以前と同じ手法で、ピークリミッターが効いているかどうかのチェックを行なってみる。具体的には先頭にインパルス信号というか、1サンプルだけ大きい音を入れた楽曲をGrooveミュージックで再生し、それをオーディオインターフェイスのループバック機能をオンにした状態で、波形編集ソフト(SOUND FORGE)で録音するのだ。
録音結果にもインパルス信号が入っているはずなので、これを見つけ出し、それ以前の空白を削除。その上で録音した結果とオリジナル曲を反転させた状態で重ね合わせる。もし同じ音であれば、お互いが打ち消しあって無音になる。ところが、もしリミッターが効いていると差が表れる。

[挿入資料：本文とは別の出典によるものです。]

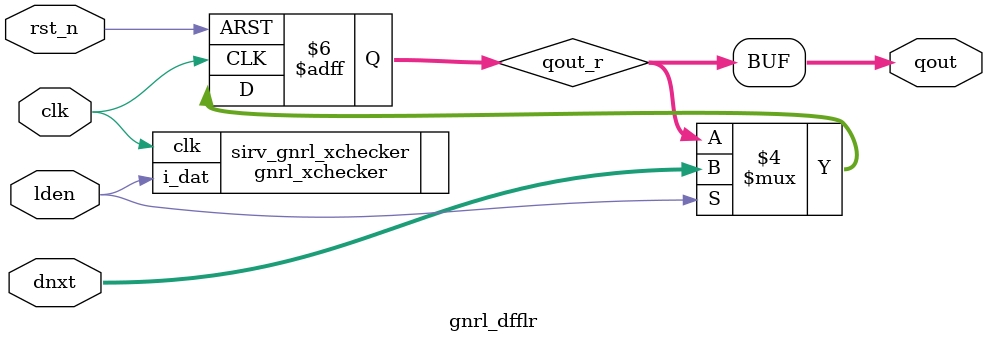
<source format=v>
 /*                                                                      
 Copyright 2018-2020 Nuclei System Technology, Inc.                
                                                                         
 Licensed under the Apache License, Version 2.0 (the "License");         
 you may not use this file except in compliance with the License.        
 You may obtain a copy of the License at                                 
                                                                         
     http://www.apache.org/licenses/LICENSE-2.0                          
                                                                         
  Unless required by applicable law or agreed to in writing, software    
 distributed under the License is distributed on an "AS IS" BASIS,       
 WITHOUT WARRANTIES OR CONDITIONS OF ANY KIND, either express or implied.
 See the License for the specific language governing permissions and     
 limitations under the License.                                          
 */                                                                      
                                                                         
                                                                         
                                                                         
//=====================================================================
//
// Designer   : Bob Hu
//
// Description:
//  All of the general DFF and Latch modules
//
// ====================================================================
 
// ===========================================================================
//
// Description:
//  Verilog module sirv_gnrl DFF with Load-enable and Reset
//  Default reset value is 0
//
// ===========================================================================

module gnrl_dfflr # (
    parameter DW = 32
  ) (
    input               lden, 
    input      [DW-1:0] dnxt,
    output     [DW-1:0] qout,
  
    input               clk,
    input               rst_n
  );
  
  reg [DW-1:0] qout_r;
  
  always @(posedge clk or negedge rst_n)
  begin : DFFLR_PROC
    if (rst_n == 1'b0)
      qout_r <= {DW{1'b0}};
    else if (lden == 1'b1)
      qout_r <= dnxt;
  end
  
  assign qout = qout_r;
  

  // pragma translate_off
`ifndef VERILATOR
  gnrl_xchecker # (
    .DW(1)
  ) sirv_gnrl_xchecker(
    .i_dat(lden),
    .clk  (clk)
  );
  `endif
  // pragma translate_on
      
  
  endmodule
</source>
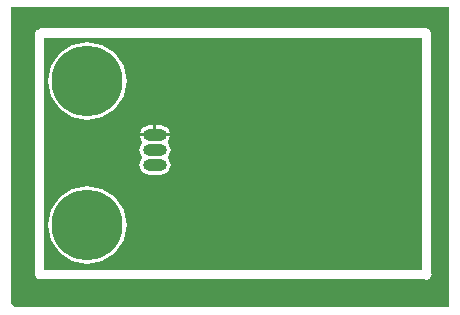
<source format=gbl>
%FSLAX23Y23*%
%MOIN*%
G70*
G01*
G75*
G04 Layer_Physical_Order=2*
G04 Layer_Color=16711680*
%ADD10R,0.118X0.059*%
%ADD11R,0.118X0.039*%
%ADD12R,0.031X0.035*%
%ADD13C,0.010*%
%ADD14O,0.079X0.039*%
%ADD15O,0.079X0.039*%
%ADD16C,0.236*%
%ADD17C,0.039*%
G36*
X1365Y-110D02*
X-80D01*
X-95Y-95D01*
Y890D01*
X1365D01*
Y-110D01*
D02*
G37*
%LPC*%
G36*
X1290Y821D02*
X5D01*
X-6Y816D01*
X-7Y816D01*
X-11Y814D01*
X-16Y802D01*
Y5D01*
X-15Y2D01*
X-16Y0D01*
X-11Y-11D01*
X0Y-16D01*
X1284D01*
X1290Y-19D01*
X1301Y-14D01*
X1302Y-12D01*
X1303Y-11D01*
X1307Y0D01*
X1306Y3D01*
Y805D01*
X1301Y816D01*
X1290Y821D01*
D02*
G37*
%LPD*%
G36*
X1274Y16D02*
X16D01*
Y789D01*
X1274D01*
Y16D01*
D02*
G37*
%LPC*%
G36*
X160Y296D02*
X110Y286D01*
X68Y257D01*
X39Y215D01*
X29Y165D01*
X39Y115D01*
X68Y73D01*
X110Y44D01*
X160Y34D01*
X210Y44D01*
X252Y73D01*
X281Y115D01*
X291Y165D01*
X281Y215D01*
X252Y257D01*
X210Y286D01*
X160Y296D01*
D02*
G37*
G36*
X405Y497D02*
X390D01*
Y470D01*
X435D01*
X427Y488D01*
X405Y497D01*
D02*
G37*
G36*
X160Y776D02*
X110Y766D01*
X68Y737D01*
X39Y695D01*
X29Y645D01*
X39Y595D01*
X68Y553D01*
X110Y524D01*
X160Y514D01*
X210Y524D01*
X252Y553D01*
X281Y595D01*
X291Y645D01*
X281Y695D01*
X252Y737D01*
X210Y766D01*
X160Y776D01*
D02*
G37*
G36*
X435Y460D02*
X335D01*
X343Y442D01*
D01*
Y442D01*
Y442D01*
D01*
X343Y438D01*
X343D01*
X333Y415D01*
X343Y392D01*
Y392D01*
D01*
Y388D01*
D01*
X333Y365D01*
X343Y342D01*
X365Y333D01*
X405D01*
X427Y342D01*
X437Y365D01*
X427Y388D01*
D01*
Y392D01*
X427Y392D01*
X427D01*
X437Y415D01*
X427Y438D01*
D01*
X427Y438D01*
Y442D01*
X427D01*
X435Y460D01*
D02*
G37*
G36*
X380Y497D02*
X365D01*
X343Y488D01*
X335Y470D01*
X380D01*
Y497D01*
D02*
G37*
%LPD*%
D14*
X385Y465D02*
D03*
Y415D02*
D03*
D15*
Y365D02*
D03*
D16*
X160Y645D02*
D03*
Y165D02*
D03*
D17*
X249Y645D02*
D03*
X223Y582D02*
D03*
X160Y556D02*
D03*
X97Y582D02*
D03*
X71Y645D02*
D03*
X160Y734D02*
D03*
X223Y708D02*
D03*
X97D02*
D03*
Y228D02*
D03*
X223D02*
D03*
X160Y254D02*
D03*
X71Y165D02*
D03*
X97Y102D02*
D03*
X160Y76D02*
D03*
X223Y102D02*
D03*
X249Y165D02*
D03*
M02*

</source>
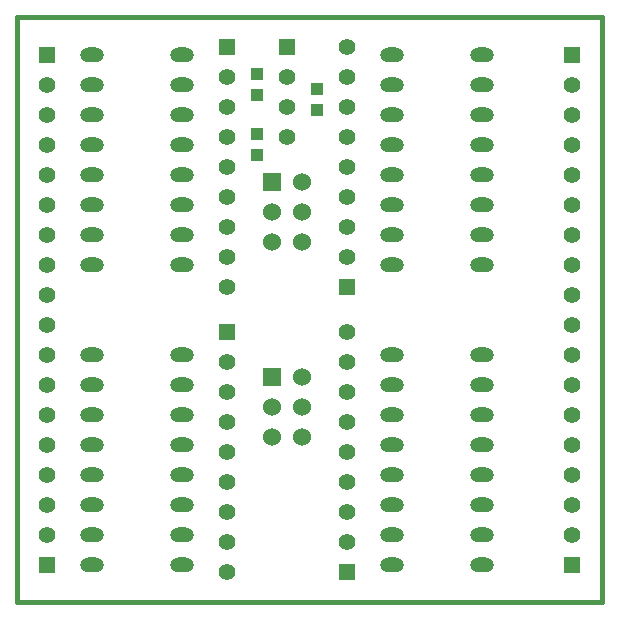
<source format=gts>
G04 (created by PCBNEW-RS274X (2011-07-08)-stable) date Sun 02 Oct 2011 11:42:34 AM CEST*
G01*
G70*
G90*
%MOIN*%
G04 Gerber Fmt 3.4, Leading zero omitted, Abs format*
%FSLAX34Y34*%
G04 APERTURE LIST*
%ADD10C,0.006000*%
%ADD11C,0.015000*%
%ADD12R,0.043300X0.039300*%
%ADD13R,0.060000X0.060000*%
%ADD14C,0.060000*%
%ADD15R,0.055000X0.055000*%
%ADD16C,0.055000*%
%ADD17O,0.080000X0.050000*%
G04 APERTURE END LIST*
G54D10*
G54D11*
X76250Y-13750D02*
X76250Y-33250D01*
X56750Y-13750D02*
X76250Y-13750D01*
X56750Y-33250D02*
X76250Y-33250D01*
X56750Y-13750D02*
X56750Y-33250D01*
G54D12*
X64750Y-16334D03*
X64750Y-15666D03*
X66750Y-16834D03*
X66750Y-16166D03*
X64750Y-18334D03*
X64750Y-17666D03*
G54D13*
X65250Y-25750D03*
G54D14*
X66250Y-25750D03*
X65250Y-26750D03*
X66250Y-26750D03*
X65250Y-27750D03*
X66250Y-27750D03*
G54D13*
X65250Y-19250D03*
G54D14*
X66250Y-19250D03*
X65250Y-20250D03*
X66250Y-20250D03*
X65250Y-21250D03*
X66250Y-21250D03*
G54D15*
X65750Y-14750D03*
G54D16*
X65750Y-15750D03*
X65750Y-16750D03*
X65750Y-17750D03*
G54D15*
X67750Y-32250D03*
G54D16*
X67750Y-31250D03*
X67750Y-30250D03*
X67750Y-29250D03*
X67750Y-28250D03*
X67750Y-27250D03*
X67750Y-26250D03*
X67750Y-25250D03*
X67750Y-24250D03*
G54D15*
X67750Y-22750D03*
G54D16*
X67750Y-21750D03*
X67750Y-20750D03*
X67750Y-19750D03*
X67750Y-18750D03*
X67750Y-17750D03*
X67750Y-16750D03*
X67750Y-15750D03*
X67750Y-14750D03*
G54D15*
X63750Y-24250D03*
G54D16*
X63750Y-25250D03*
X63750Y-26250D03*
X63750Y-27250D03*
X63750Y-28250D03*
X63750Y-29250D03*
X63750Y-30250D03*
X63750Y-31250D03*
X63750Y-32250D03*
G54D15*
X63750Y-14750D03*
G54D16*
X63750Y-15750D03*
X63750Y-16750D03*
X63750Y-17750D03*
X63750Y-18750D03*
X63750Y-19750D03*
X63750Y-20750D03*
X63750Y-21750D03*
X63750Y-22750D03*
G54D15*
X75250Y-32000D03*
G54D16*
X75250Y-31000D03*
X75250Y-30000D03*
X75250Y-29000D03*
X75250Y-28000D03*
X75250Y-27000D03*
X75250Y-26000D03*
X75250Y-25000D03*
X75250Y-24000D03*
G54D15*
X75250Y-15000D03*
G54D16*
X75250Y-16000D03*
X75250Y-17000D03*
X75250Y-18000D03*
X75250Y-19000D03*
X75250Y-20000D03*
X75250Y-21000D03*
X75250Y-22000D03*
X75250Y-23000D03*
G54D15*
X57750Y-32000D03*
G54D16*
X57750Y-31000D03*
X57750Y-30000D03*
X57750Y-29000D03*
X57750Y-28000D03*
X57750Y-27000D03*
X57750Y-26000D03*
X57750Y-25000D03*
X57750Y-24000D03*
G54D15*
X57750Y-15000D03*
G54D16*
X57750Y-16000D03*
X57750Y-17000D03*
X57750Y-18000D03*
X57750Y-19000D03*
X57750Y-20000D03*
X57750Y-21000D03*
X57750Y-22000D03*
X57750Y-23000D03*
G54D17*
X59250Y-15000D03*
X59250Y-16000D03*
X59250Y-17000D03*
X59250Y-18000D03*
X59250Y-19000D03*
X59250Y-20000D03*
X59250Y-21000D03*
X59250Y-22000D03*
X62250Y-22000D03*
X62250Y-21000D03*
X62250Y-20000D03*
X62250Y-19000D03*
X62250Y-18000D03*
X62250Y-17000D03*
X62250Y-16000D03*
X62250Y-15000D03*
X72250Y-22000D03*
X72250Y-21000D03*
X72250Y-20000D03*
X72250Y-19000D03*
X72250Y-18000D03*
X72250Y-17000D03*
X72250Y-16000D03*
X72250Y-15000D03*
X69250Y-15000D03*
X69250Y-16000D03*
X69250Y-17000D03*
X69250Y-18000D03*
X69250Y-19000D03*
X69250Y-20000D03*
X69250Y-21000D03*
X69250Y-22000D03*
X72250Y-32000D03*
X72250Y-31000D03*
X72250Y-30000D03*
X72250Y-29000D03*
X72250Y-28000D03*
X72250Y-27000D03*
X72250Y-26000D03*
X72250Y-25000D03*
X69250Y-25000D03*
X69250Y-26000D03*
X69250Y-27000D03*
X69250Y-28000D03*
X69250Y-29000D03*
X69250Y-30000D03*
X69250Y-31000D03*
X69250Y-32000D03*
X59250Y-25000D03*
X59250Y-26000D03*
X59250Y-27000D03*
X59250Y-28000D03*
X59250Y-29000D03*
X59250Y-30000D03*
X59250Y-31000D03*
X59250Y-32000D03*
X62250Y-32000D03*
X62250Y-31000D03*
X62250Y-30000D03*
X62250Y-29000D03*
X62250Y-28000D03*
X62250Y-27000D03*
X62250Y-26000D03*
X62250Y-25000D03*
M02*

</source>
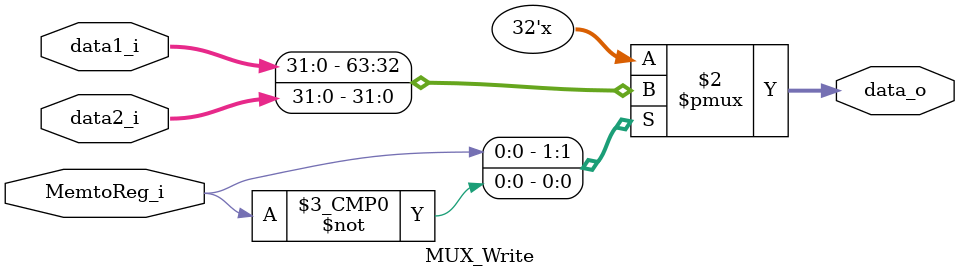
<source format=v>
module MUX_Write(
    data1_i,
    data2_i,
    MemtoReg_i,
    data_o
);

input	[31:0]	data1_i, data2_i;
input			MemtoReg_i;
output	[31:0]	data_o;

reg		[31:0]	data_o;

always @(data1_i or data2_i or MemtoReg_i) begin
	case(MemtoReg_i)
		1: data_o = data1_i;
		0: data_o = data2_i;
	endcase
end

endmodule
</source>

今回UR22Cのループバック機能を使ってこの実験を行なったところ、いきなり問題が発生した。以前から気になっていたが、Windows 10のどこかのバージョンから曲頭に“フェードイン”がかかるようになり、マークとして入れたインパルス信号が再生されないで消えてしまうのだ。
以前、サウンドデバイスのプロパティで「アプリケーションによりこのデバイスを排他的に制御できるようにする」のチェックを外すことで、フェードインをオフにすることができたはずなのだが……いろいろ試してみてもダメ。
ネットを調べてみると、全オーディオデバイスで、排他制御をオフにすればいいとか、拡張設定でのエフェクトをオフにすればいい、といった情報もあり、片っ端から試してみたがダメ。もしかしてWindows 11だからダメなのか? と思い、Windows 10の21H1でも同じことを試してみたが、Windows 10でもすでに完全オフにすることができない仕様になっているようだ。
カーネルミキサーにせよ、このフェードインにせよ、まさにマイクロソフトによる大きなお世話というか、いらない機能を付けるな! というのが正直な感想。もちろん、一般の多くのユーザーにとってはフェードインがあったほうがキレイに聴こえるかもしれないが、音楽を楽しみたい人にとっては、いらない機能。せめてオフにする機能をしっかり用意してほしいところだが、それもなくなっているので、どうすることもできない。
実はいろいろ触っていた中、1度だけフェードインがかからない設定になったのだが、裏で別の音が鳴っていたのか、SOUND FORGEの録音結果は妙なノイズが入ってしまっていて失敗。
その後何度トライしてもうまくいかないので、作戦変更。
先ほどのインパルス信号の前に1秒無音の信号を入れてから再生してみた結果、今度はインパルス信号を記録することに成功。これを使って、前述のような位相反転ミックスをしてみると……。結果は以前とまったく同じだった。
やはり大きな音が来るタイミングでピークリミッターが掛かってしまい、再生音を変質させてしまう。やはりWindows 11には何も進化がなかったというか、Windows 10のどこかのタイミングでフェードイン機能を削除することもできなくなり、さらに悪化しているようだ……。
最後に試してみたのは、ピークリミッターをオフにするツールだ。Digital Audio Laboratoryの第674回の記事でも紹介した川本優氏開発の「Disable Peak Limiter in Windows Audio Engine」というツール。見てみたところ、その後2度のバージョンアップを経て、現在Ver 1.2となっており、Windows 10でも動作するとある。
早速試してみたところ、Windows 11でも問題なく使えるようだった。先ほどの実験をしてみたところ、ピークリミッターの影響はなく、キレイに音はすべて打ち消された。このツールはWindows起動後に毎回手動で実行しなくてはならないという面倒さはあるが、ピークリミッター問題は解消できる事が分かった。
なぜ、こうした機能をマイクロソフトが実装できないのか、納得いかないところではあるが、残念ながら音にはそれほど関心がないということなのだろう。ちなみに、先ほどのフェードイン問題はDisable Peak Limiter in Windows Audio Engineでは解消できなかった。可能であれば、Disable Fade-inといったソフトも作ってもらえるとうれしいところだ。